Text-based design files
= Beginning of Section =

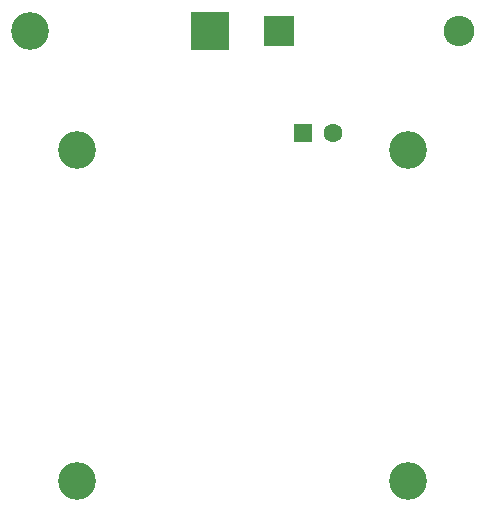
<source format=gbr>
%TF.GenerationSoftware,KiCad,Pcbnew,(6.0.1-0)*%
%TF.CreationDate,2022-01-18T10:49:35+01:00*%
%TF.ProjectId,pwm_driver,70776d5f-6472-4697-9665-722e6b696361,1*%
%TF.SameCoordinates,Original*%
%TF.FileFunction,Soldermask,Bot*%
%TF.FilePolarity,Negative*%
%FSLAX46Y46*%
G04 Gerber Fmt 4.6, Leading zero omitted, Abs format (unit mm)*
G04 Created by KiCad (PCBNEW (6.0.1-0)) date 2022-01-18 10:49:35*
%MOMM*%
%LPD*%
G01*
G04 APERTURE LIST*
%ADD10C,3.200000*%
%ADD11R,1.600000X1.600000*%
%ADD12C,1.600000*%
%ADD13R,2.600000X2.600000*%
%ADD14O,2.600000X2.600000*%
%ADD15R,3.200000X3.200000*%
%ADD16O,3.200000X3.200000*%
G04 APERTURE END LIST*
D10*
%TO.C,MK1*%
X87695000Y-96647000D03*
%TD*%
%TO.C,MK2*%
X115695000Y-96647000D03*
%TD*%
%TO.C,MK3*%
X87695000Y-124647000D03*
%TD*%
%TO.C,MK4*%
X115695000Y-124647000D03*
%TD*%
D11*
%TO.C,C4*%
X106886000Y-95174000D03*
D12*
X109386000Y-95174000D03*
%TD*%
D13*
%TO.C,D2*%
X104854000Y-86538000D03*
D14*
X120094000Y-86538000D03*
%TD*%
D15*
%TO.C,D1*%
X99012000Y-86538000D03*
D16*
X83772000Y-86538000D03*
%TD*%
M02*

</source>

= End of Section =

> **Activity**: Reproduce the data above word for word, but leave the images out.

> **Task solution**:
<source format=gbr>
%TF.GenerationSoftware,KiCad,Pcbnew,(6.0.1-0)*%
%TF.CreationDate,2022-01-18T10:49:35+01:00*%
%TF.ProjectId,pwm_driver,70776d5f-6472-4697-9665-722e6b696361,1*%
%TF.SameCoordinates,Original*%
%TF.FileFunction,Soldermask,Bot*%
%TF.FilePolarity,Negative*%
%FSLAX46Y46*%
G04 Gerber Fmt 4.6, Leading zero omitted, Abs format (unit mm)*
G04 Created by KiCad (PCBNEW (6.0.1-0)) date 2022-01-18 10:49:35*
%MOMM*%
%LPD*%
G01*
G04 APERTURE LIST*
%ADD10C,3.200000*%
%ADD11R,1.600000X1.600000*%
%ADD12C,1.600000*%
%ADD13R,2.600000X2.600000*%
%ADD14O,2.600000X2.600000*%
%ADD15R,3.200000X3.200000*%
%ADD16O,3.200000X3.200000*%
G04 APERTURE END LIST*
D10*
%TO.C,MK1*%
X87695000Y-96647000D03*
%TD*%
%TO.C,MK2*%
X115695000Y-96647000D03*
%TD*%
%TO.C,MK3*%
X87695000Y-124647000D03*
%TD*%
%TO.C,MK4*%
X115695000Y-124647000D03*
%TD*%
D11*
%TO.C,C4*%
X106886000Y-95174000D03*
D12*
X109386000Y-95174000D03*
%TD*%
D13*
%TO.C,D2*%
X104854000Y-86538000D03*
D14*
X120094000Y-86538000D03*
%TD*%
D15*
%TO.C,D1*%
X99012000Y-86538000D03*
D16*
X83772000Y-86538000D03*
%TD*%
M02*

</source>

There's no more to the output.